▶ **Directions**:
Without including any pictures, write out the data below exactly.

▶ **Supplied information**:
============================================================
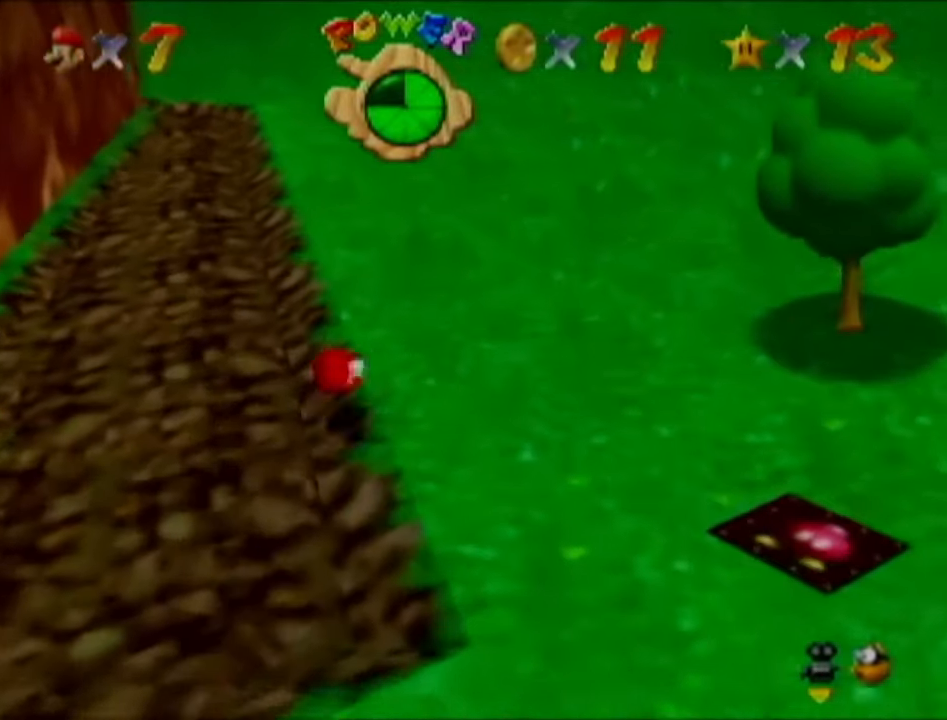
{"buttons": [], "left_stick": "up", "events": [[267, "B", "down"], [267, "left_stick", "up"], [450, "B", "up"]]}
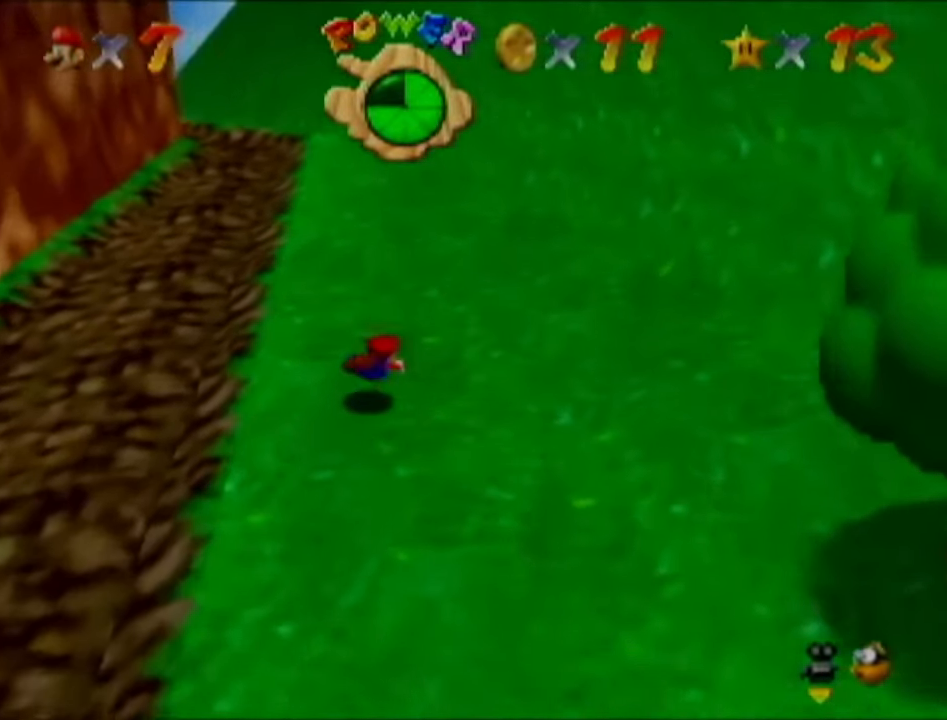
{"buttons": [], "left_stick": "up", "events": [[167, "B", "down"], [317, "B", "up"]]}
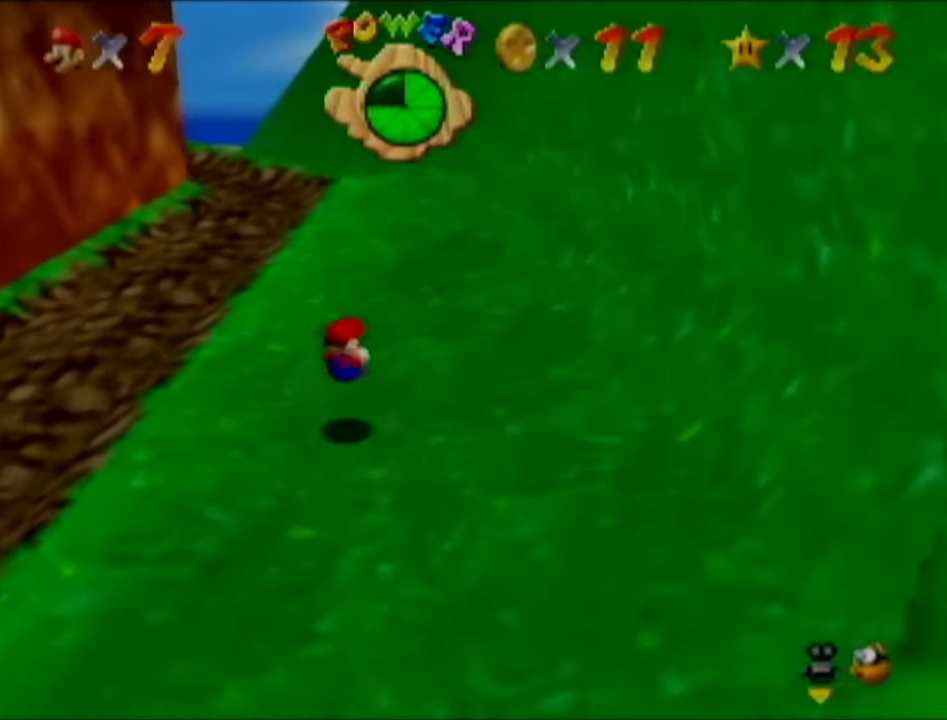
{"buttons": [], "left_stick": "up", "events": [[317, "B", "down"], [450, "B", "up"]]}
============================================================
▶ **Written answer**:
{"buttons": [], "left_stick": "up", "events": [[267, "B", "down"], [267, "left_stick", "up"], [450, "B", "up"]]}
{"buttons": [], "left_stick": "up", "events": [[167, "B", "down"], [317, "B", "up"]]}
{"buttons": [], "left_stick": "up", "events": [[317, "B", "down"], [450, "B", "up"]]}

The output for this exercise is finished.